Le Premier ministre Andy Burnham a récemment introduit une politique phare dans sa première semaine en fonction : la réduction de 20 % des taxes commerciales sur les pubs, clubs sociaux et salles de musique live. Cette mesure vise à soutenir ces établissements, essentiels à la vie communautaire au Royaume-Uni. Cependant, lors d’une interview récente, Burnham a pratiquement confirmé une augmentation des taxes sur les centres de jeux pour adultes (AGCs) pour financer cette politique, en soulignant que ces lieux causent plus de préjudices sociaux.
Il semble donc inévitable que les machines de jeux ressentent les effets de ces nouvelles politiques fiscales. Les machines de type B2 pourraient être les premières visées, suivies des machines B3, omniprésentes dans les pubs à travers le pays. Burnham doit aborder cette question avec prudence, car cela pourrait nuire au secteur qu’il souhaite pourtant préserver.
En 2018, lors de l’introduction des machines de jeux par le géant des pubs Wetherspoons, les présentations aux investisseurs indiquaient que ces machines représenteraient environ 25 % des bénéfices du groupe. Selon le Financial Times, en supposant une marge bénéficiaire de 5 % pour d’autres aspects de l’entreprise, la part des bénéfices provenant des machines à sous devrait atteindre 27 % pour l’année fiscale 2026, contre 30 % pour la restauration.
Bien que les recettes alimentaires aient atteint 807,9 millions de livres en 2025 contre 73 millions pour les machines à sous, les marges bénéficiaires respectives montrent l’importance des machines de jeux pour les ressources financières de Wetherspoons. L’année dernière, lors du budget d’automne dirigé par Rachel Reeves, le propriétaire de Wetherspoons, Sir Tim Martin, avait averti qu’une augmentation de la taxe sur les machines à sous aurait un impact sévère sur les bénéfices de la chaîne. Reeves envisageait d’augmenter la taxe de 20 % à 50 %, comme suggéré par l’ancien Premier ministre Gordon Brown.
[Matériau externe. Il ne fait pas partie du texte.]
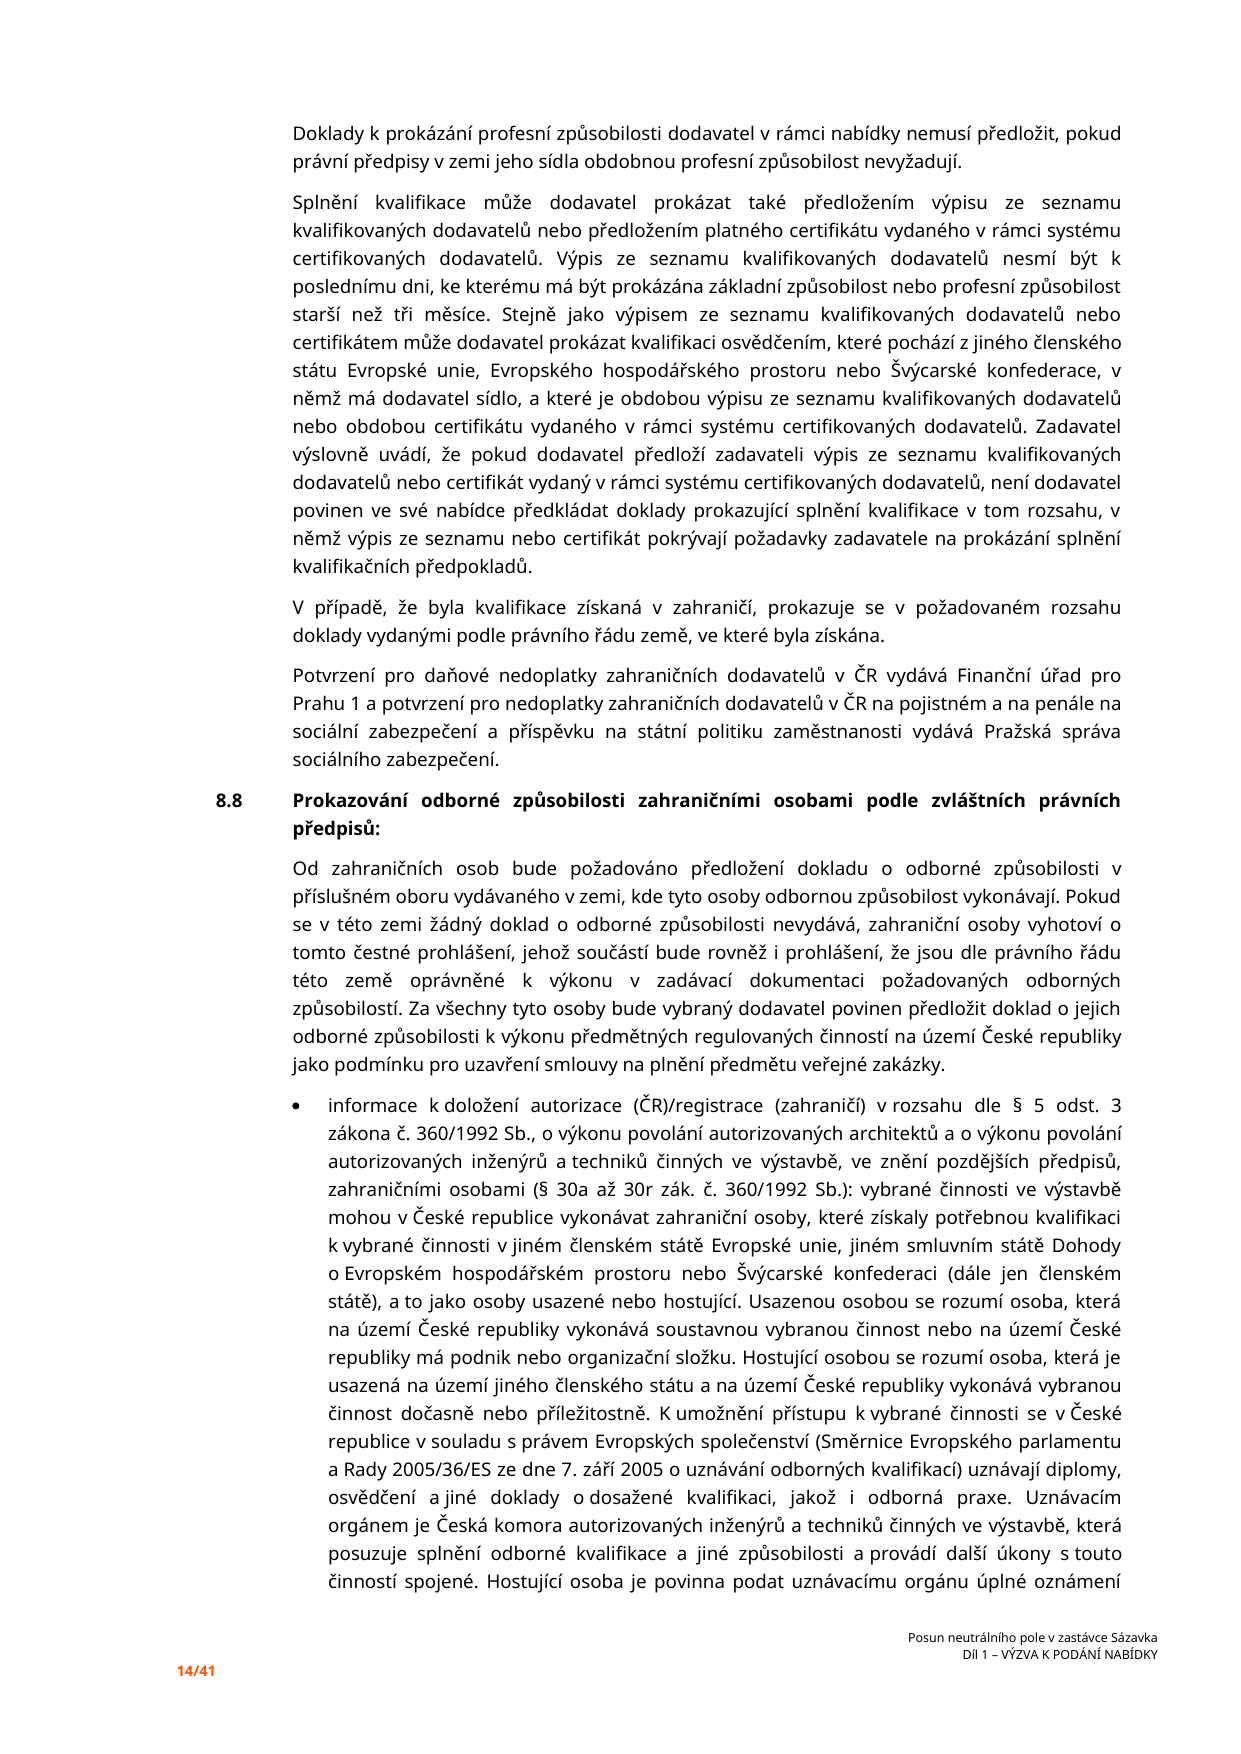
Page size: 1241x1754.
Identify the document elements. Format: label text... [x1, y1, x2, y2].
Martin a expliqué que cela aurait réduit de 48 % les bénéfices après impôts de l’entreprise.
Les résultats financiers de Wetherspoons indiquent que le groupe a payé 18,2 millions en taxes sur les jeux en 2025, contre un total de 837,6 millions de livres en impôts. Bien que le secteur des jeux de détail ait été largement épargné par le plan économique de Reeves, il est désormais sous le microscope alors que Burnham et son nouveau Chancelier, John Healey, cherchent à redresser une économie britannique en difficulté.
Wetherspoons est unique dans l’industrie des pubs britanniques en fournissant des détails sur les revenus tirés des jeux. On peut supposer que des chaînes de pubs similaires génèrent également des revenus significatifs grâce aux machines, à un moment crucial pour le secteur. Avec la fermeture de deux pubs par jour au cours des trois premiers mois de 2026, entraînant 2 400 pertes d’emplois, il est clair pourquoi le secteur est une priorité pour le nouveau Premier ministre.
Cependant, bien que la réduction de 20 % des taxes commerciales devrait faire économiser à chaque pub plus de 1 000 livres par an, le gouvernement risque de réduire cet avantage s’il décide d’élargir sa cible sur le secteur des jeux au-delà des centres de jeux pour adultes. L’approche de Burnham a suscité des débats, certains soutenant que ces mesures permettront de compenser les pertes fiscales grâce à une meilleure santé économique générale, tandis que d’autres craignent que les pubs ne subissent des conséquences financières imprévues.
En outre, l’idée selon laquelle les taxes sur les jeux pourraient être augmentées pour financer d’autres secteurs a également été remise en question. Un expert du marché a suggéré que la diversification des sources de revenus pour le financement public pourrait être une approche plus équilibrée. En fin de compte, trouver le juste équilibre entre soutien aux pubs et taxes sur les jeux demeure un défi complexe pour le gouvernement.
La stratégie de Burnham, bien intentionnée, pourrait, en introduisant ces nouvelles taxes, compromettre les efforts pour stabiliser le secteur des pubs. Le débat continue sur la meilleure façon de stimuler l’économie tout en minimisant les effets négatifs sur des secteurs vitaux.